The Smead System of Warming

Not precisely Albany, but we couldn’t help but notice this advertisement in the 1894 guide to Albany schools for the Smead System of Warming, Ventilation and Sanitation for School Buildings. They were very concerned about the physical state of teachers. “For teachers and children to breathe over and over air loaded with foul gases and organic impurities thrown off by lungs and skin, is just as filthy as if they should drink the water in which they have bathed, and is much more injurious to health.”

Luckily, there was a solution. The Smead System, in fact. It was no experiment, but precisely what it was is not explained here. It is explained in a voluminous 1889 tome by Isaac Smead of Toledo, Ohio, with the fittingly voluminous title of “Ventilation and Warming of Buildings, Upon the Principles as Designed and Patented by Isaac D. Smead.” (Yeah, it’s on Google Books.)

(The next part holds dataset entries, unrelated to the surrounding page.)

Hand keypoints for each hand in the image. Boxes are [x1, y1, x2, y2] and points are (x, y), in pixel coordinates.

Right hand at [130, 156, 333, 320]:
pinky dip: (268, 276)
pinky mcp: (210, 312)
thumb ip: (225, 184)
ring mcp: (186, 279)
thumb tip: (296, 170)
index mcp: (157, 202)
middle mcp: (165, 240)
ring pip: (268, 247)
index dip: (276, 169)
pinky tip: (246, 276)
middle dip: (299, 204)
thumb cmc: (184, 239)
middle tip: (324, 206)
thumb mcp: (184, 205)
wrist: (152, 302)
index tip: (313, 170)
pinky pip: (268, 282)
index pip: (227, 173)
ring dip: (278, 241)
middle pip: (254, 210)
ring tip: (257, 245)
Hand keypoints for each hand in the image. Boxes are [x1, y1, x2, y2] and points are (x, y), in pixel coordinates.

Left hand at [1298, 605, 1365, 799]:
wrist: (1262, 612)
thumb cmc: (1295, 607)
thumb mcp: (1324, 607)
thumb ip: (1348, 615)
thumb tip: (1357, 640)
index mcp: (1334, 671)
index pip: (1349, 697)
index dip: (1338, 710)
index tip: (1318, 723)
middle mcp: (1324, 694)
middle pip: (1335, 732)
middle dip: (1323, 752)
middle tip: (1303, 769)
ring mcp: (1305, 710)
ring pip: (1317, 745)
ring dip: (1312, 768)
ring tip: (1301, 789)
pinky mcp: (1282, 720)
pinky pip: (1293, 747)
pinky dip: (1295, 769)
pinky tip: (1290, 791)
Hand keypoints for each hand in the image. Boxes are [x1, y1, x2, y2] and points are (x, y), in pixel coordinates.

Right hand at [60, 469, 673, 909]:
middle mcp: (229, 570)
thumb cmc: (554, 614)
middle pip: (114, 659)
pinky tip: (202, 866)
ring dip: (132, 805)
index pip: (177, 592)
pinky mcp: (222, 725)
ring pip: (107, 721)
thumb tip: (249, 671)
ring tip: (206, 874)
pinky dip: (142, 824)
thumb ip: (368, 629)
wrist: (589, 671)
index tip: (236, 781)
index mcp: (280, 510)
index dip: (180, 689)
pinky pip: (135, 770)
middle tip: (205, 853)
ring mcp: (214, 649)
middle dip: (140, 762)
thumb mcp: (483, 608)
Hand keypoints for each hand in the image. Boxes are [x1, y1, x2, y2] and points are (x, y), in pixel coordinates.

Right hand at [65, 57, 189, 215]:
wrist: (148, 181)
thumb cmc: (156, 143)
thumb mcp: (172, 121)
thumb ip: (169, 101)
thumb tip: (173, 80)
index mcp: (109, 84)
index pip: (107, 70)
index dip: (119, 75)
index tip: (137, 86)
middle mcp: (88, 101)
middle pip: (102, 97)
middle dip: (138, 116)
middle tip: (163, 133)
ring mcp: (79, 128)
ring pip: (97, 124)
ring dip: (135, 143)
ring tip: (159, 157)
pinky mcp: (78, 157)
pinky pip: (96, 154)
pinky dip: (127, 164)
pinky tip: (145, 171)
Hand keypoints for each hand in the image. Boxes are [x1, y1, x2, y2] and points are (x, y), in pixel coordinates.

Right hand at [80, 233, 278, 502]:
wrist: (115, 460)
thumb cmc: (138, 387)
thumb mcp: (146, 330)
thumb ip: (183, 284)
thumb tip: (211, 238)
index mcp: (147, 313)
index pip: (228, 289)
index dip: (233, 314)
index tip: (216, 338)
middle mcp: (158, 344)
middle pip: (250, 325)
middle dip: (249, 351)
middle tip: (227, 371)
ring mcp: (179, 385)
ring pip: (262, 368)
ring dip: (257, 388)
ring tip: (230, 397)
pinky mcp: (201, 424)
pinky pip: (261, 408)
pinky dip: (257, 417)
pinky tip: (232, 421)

The book is more of a hoot than this ad, beginning with a fictional interview question from an unnamed Dr. ____:

“Good morning, Mr. Smead; I am glad to find you in your office and alone. [Creeper alert] I am told that you are the largest manufacturer of warming and ventilating apparatus in America; and, being very much interested in the subject, I have called to get such information as you may feel disposed to give.”

Mr. Smead, you’ll be surprised to learn, was more than disposed to answer his fictional doctoral alter ego:

“I am glad to see you, Doctor, and if you are disposed to be influenced by facts rather than by theories, and will devote the necessary time to a full investigation, and then state your conclusions in a positive, definite manner, I will devote an hour or two a day to the subject, and when we are through I have no fear concerning the opinion you will hold.”

Oy. It does go on. Albany already had 5 buildings using the Smead system. We can assume the teachers working in those buildings maintained the rose in their cheeks.